Workers in the informal sector are still reeling from the impact of the pandemic even months after the nationwide lockdown was lifted. More and more workers are working as casual workers in the aftermath of the lockdown, and the number of people employed as regular workers has decreased, according to a recent report on the status of the informal workers in the country.
The National Survey on Informal Workers was conducted by the ActionAid Association, an organisation working for social and ecological justice. The ActionAid Association works in 24 states and two union territories in India, with several partners and allied organisations. The second round of the survey covered more than 16,900 informal workers in over 400 districts in 23 states across the country. The survey was carried out from August 23, 2020, to September 8, 2020, in the transition period from Unlock 3.0 to Unlock 4.0, the third and fourth phases of the government’s lifting of the lockdown.
During the unlock process, the extent of the damage caused by the pandemic and the subsequent national lockdown to the already strained economy has become clearer. The report said, “In the absence of adequate State support and secure livelihoods, people were becoming extremely reliant on debt, turning to moneylenders once they have exhausted their network of family and friends.
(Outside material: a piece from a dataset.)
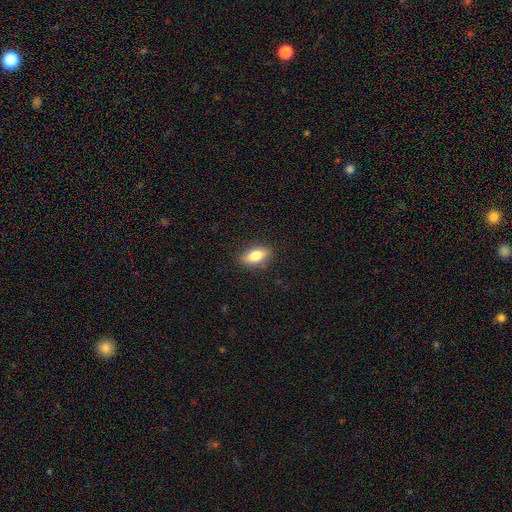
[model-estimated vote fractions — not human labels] This is likely a smooth galaxy (78%). How rounded: clearly in between (84%). Merging: clearly none (86%).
They were also being pushed into taking up more and more precarious forms of livelihoods, and there have been several reports indicating that incidence of child labour was rapidly increasing.”
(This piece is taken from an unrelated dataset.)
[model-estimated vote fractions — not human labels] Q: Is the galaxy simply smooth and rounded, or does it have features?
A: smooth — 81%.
The ActionAid survey found that nearly half of the 16,961 survey respondents were unemployed, and one-fourth had zero wages. Around 42% of those who said they were rendered unemployed by the lockdown during the first round of the survey in May last year, remained unemployed nearly four months later in September. The recovery in unemployment has been much slower than expected, especially in urban areas, while the wages have plummeted both in the formal and informal sectors.
Even out of the workers who were employed, a majority were either working fewer hours than they were before the lockdown or were finding work occasionally. Many have had to move to alternate sources of livelihood, most prominently from construction and manufacturing to agriculture.
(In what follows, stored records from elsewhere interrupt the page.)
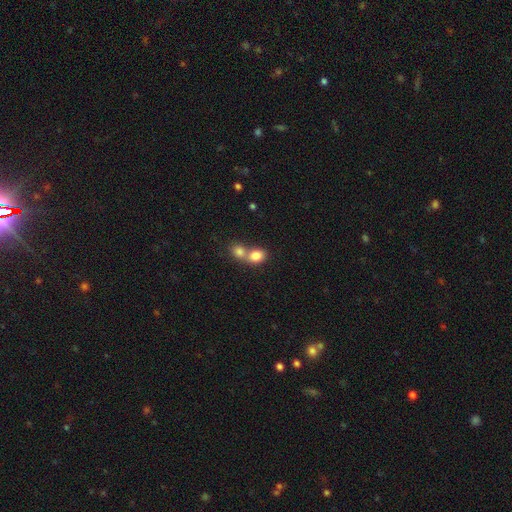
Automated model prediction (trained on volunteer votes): smooth_or_featured: smooth (p=0.82) [alt: star or artifact p=0.09]
how_rounded: round (p=0.50) [alt: in between p=0.48]
merging: merger (p=0.62) [alt: none p=0.30]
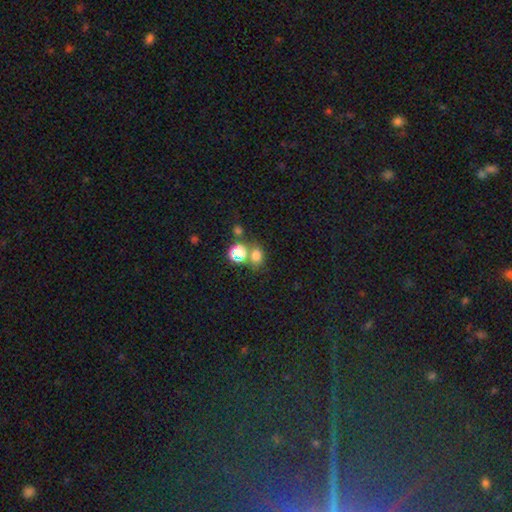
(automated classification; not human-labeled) smooth-or-featured: smooth: 70% | star or artifact: 22% | featured or disk: 8%
  how-rounded: round: 60% | in between: 39% | cigar-shaped: 1%
  merging: none: 60% | merger: 25% | minor disturbance: 10% | major disturbance: 5%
The findings of the survey highlight a notable the shift from regular to casual work, and point out that casual workers have much lower protections at work. Of the workers surveyed by ActionAid, 60% of the respondents were working as casual workers and 22.5% as regular workers. While 71% of the regular workers have eight-hour work days with a half-hour break, only 50% of casual workers enjoy the same; around 34% of regular workers received minimum wages as compared to only 24% of casual workers.
Wages have remained worryingly low during the unlock phase. Almost half of the respondents were earning less than Rs 5,000 per month. Only about eight percent were earning more than Rs 10,000 per month.
The report added, “There was a huge gender disparity in wages. The average monthly wage earned by women was much lower than that by men across all major occupational categories in our sample, including agriculture labour, construction work, manufacturing work, sanitation work, street vending, hotel or restaurant work, and fish work.”
The survey pointed out that even in occupations like tailoring or in the garment industry, where women outnumber men, men earn far more than women. “This was likely due to women being concentrated in lower paid tasks and being paid less than men for the same work. On the other hand, hardly any of the men we interviewed were engaged in low-income occupations like domestic work and salt pan work, where 60 per cent to 80 per cent of workers earn less than Rs 5,000 per month,” it said.
On the occasion of the release of the report, Sandeep Chachra, Executive Director of ActionAid Association, said: “ActionAid Association has undertaken this longitudinal survey to track the condition of informal workers across the country. We need to understand what steps are needed to enable workers and people dependent on the informal economy cope with the COVID-19 situation and their enhanced vulnerabilities. We hope that the recommendations included in the report, which draw upon and reiterate what many trade unions, workers collectives, and civil society networks have been saying, are put into action to protect and respond to the needs of informal workers.”